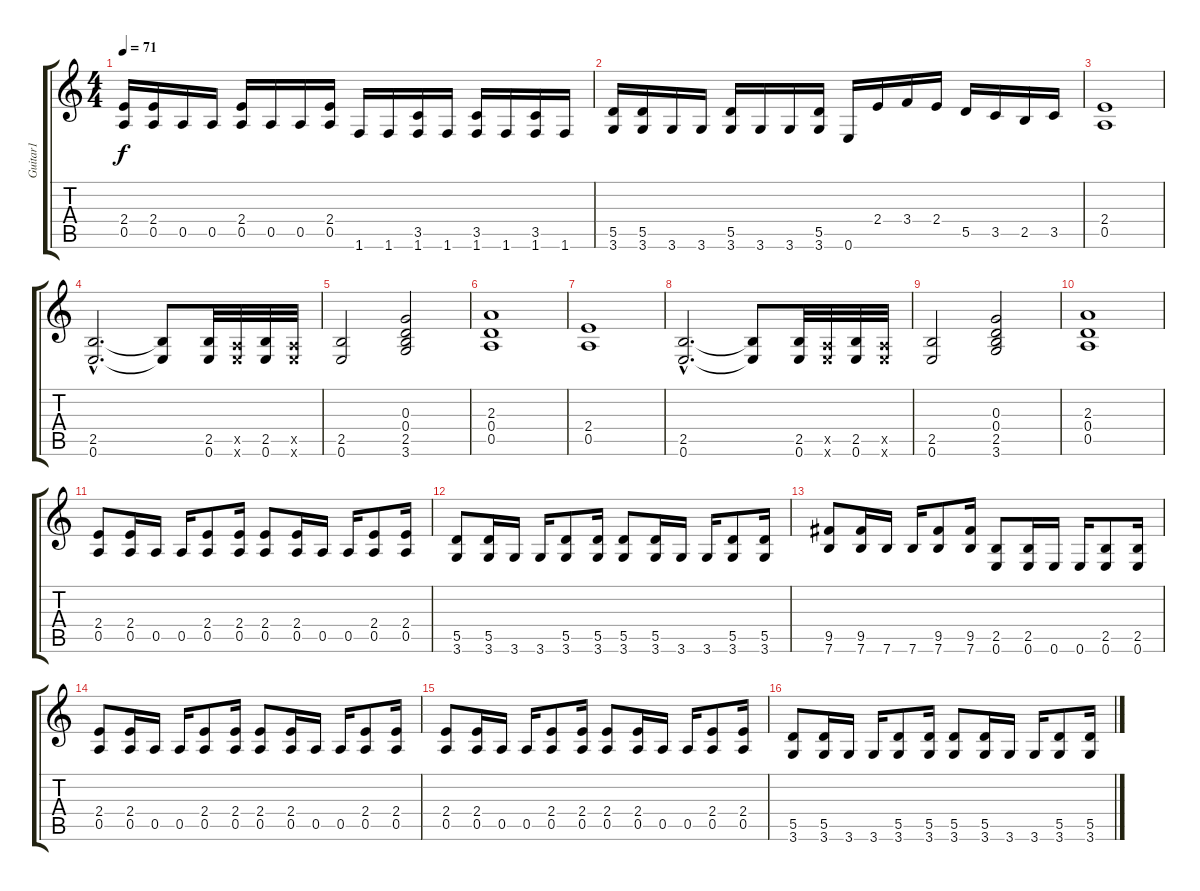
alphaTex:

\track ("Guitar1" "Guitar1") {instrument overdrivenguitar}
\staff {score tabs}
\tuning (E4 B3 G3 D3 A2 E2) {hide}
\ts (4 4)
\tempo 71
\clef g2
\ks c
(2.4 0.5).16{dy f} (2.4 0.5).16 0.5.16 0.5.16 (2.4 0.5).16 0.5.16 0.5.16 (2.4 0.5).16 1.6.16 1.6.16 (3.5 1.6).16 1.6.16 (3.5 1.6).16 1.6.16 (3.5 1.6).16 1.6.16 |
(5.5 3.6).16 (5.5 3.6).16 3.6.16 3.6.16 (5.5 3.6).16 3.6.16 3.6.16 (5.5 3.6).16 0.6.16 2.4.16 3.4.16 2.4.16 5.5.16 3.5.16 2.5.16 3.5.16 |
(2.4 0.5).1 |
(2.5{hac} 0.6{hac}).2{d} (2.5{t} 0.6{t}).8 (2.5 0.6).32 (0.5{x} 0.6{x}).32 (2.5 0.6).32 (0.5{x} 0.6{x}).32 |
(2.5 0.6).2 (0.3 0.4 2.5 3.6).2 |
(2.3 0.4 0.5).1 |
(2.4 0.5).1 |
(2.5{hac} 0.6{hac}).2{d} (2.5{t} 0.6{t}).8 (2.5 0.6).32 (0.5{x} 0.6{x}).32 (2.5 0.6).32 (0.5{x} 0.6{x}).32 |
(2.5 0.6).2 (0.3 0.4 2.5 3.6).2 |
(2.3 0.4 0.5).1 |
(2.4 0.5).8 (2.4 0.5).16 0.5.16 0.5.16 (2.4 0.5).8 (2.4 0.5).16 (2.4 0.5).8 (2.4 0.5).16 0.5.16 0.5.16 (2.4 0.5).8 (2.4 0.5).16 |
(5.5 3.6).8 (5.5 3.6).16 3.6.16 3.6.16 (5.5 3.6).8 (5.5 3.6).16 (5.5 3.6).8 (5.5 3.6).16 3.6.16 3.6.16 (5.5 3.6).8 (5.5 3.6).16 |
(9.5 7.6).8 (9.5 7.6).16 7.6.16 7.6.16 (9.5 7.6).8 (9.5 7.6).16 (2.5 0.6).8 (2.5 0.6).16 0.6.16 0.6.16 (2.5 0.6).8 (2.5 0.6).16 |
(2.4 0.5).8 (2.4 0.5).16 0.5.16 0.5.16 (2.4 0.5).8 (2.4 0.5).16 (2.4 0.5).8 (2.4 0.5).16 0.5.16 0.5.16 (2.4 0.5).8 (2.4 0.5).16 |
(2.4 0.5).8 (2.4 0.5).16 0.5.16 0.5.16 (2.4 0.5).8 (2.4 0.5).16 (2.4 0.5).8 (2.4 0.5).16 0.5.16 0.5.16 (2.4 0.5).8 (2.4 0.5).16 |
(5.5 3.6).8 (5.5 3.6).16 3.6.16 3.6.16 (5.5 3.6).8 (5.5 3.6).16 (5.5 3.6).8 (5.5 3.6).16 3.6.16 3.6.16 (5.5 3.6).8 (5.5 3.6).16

...

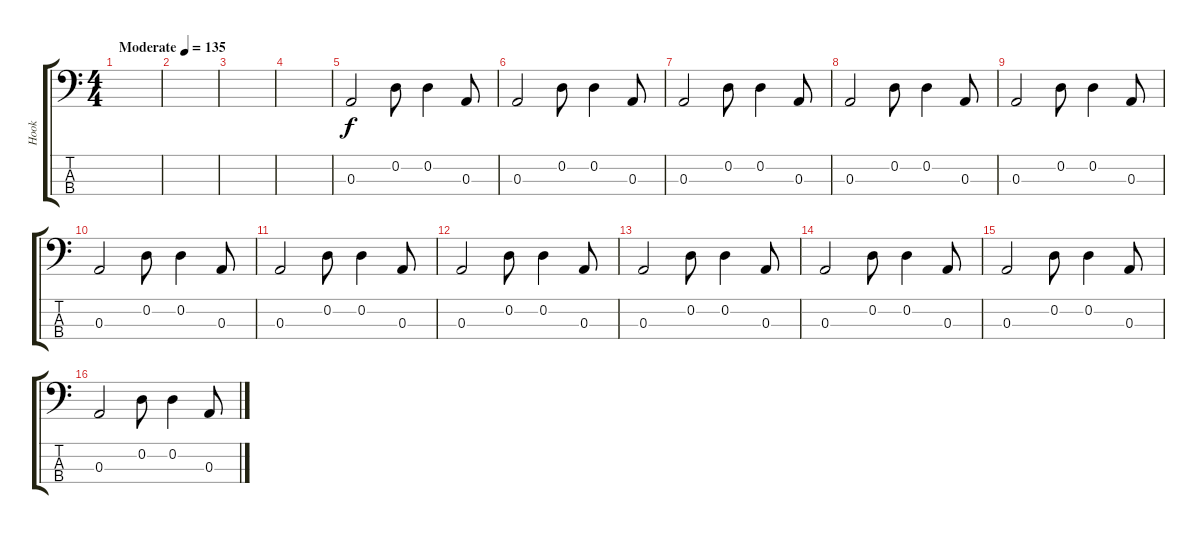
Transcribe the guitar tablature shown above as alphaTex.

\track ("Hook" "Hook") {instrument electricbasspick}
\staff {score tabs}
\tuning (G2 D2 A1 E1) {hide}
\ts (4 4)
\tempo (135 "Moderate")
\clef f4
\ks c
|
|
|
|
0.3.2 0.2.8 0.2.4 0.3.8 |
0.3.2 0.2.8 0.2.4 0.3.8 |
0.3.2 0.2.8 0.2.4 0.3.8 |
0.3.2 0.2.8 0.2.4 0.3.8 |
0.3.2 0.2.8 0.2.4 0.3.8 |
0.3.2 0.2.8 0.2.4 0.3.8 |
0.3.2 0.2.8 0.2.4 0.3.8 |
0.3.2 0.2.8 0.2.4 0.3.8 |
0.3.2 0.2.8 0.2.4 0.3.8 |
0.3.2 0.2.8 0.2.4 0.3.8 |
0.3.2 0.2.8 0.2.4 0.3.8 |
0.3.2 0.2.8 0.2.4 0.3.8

---

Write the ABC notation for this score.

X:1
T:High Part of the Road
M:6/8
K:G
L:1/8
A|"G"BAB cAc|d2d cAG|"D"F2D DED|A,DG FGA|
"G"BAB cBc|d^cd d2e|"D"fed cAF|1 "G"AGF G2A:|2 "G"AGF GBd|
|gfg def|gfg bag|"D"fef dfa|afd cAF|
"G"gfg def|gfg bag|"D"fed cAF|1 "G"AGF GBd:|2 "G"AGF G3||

_WHAT THIS TASK INVOLVES:_
Pull out each line in the items above that contains the word "instrument", and copy those lines in the order they appear.

_EXERCISE OUTPUT:_
\track ("Guitar1" "Guitar1") {instrument overdrivenguitar}
\track ("Hook" "Hook") {instrument electricbasspick}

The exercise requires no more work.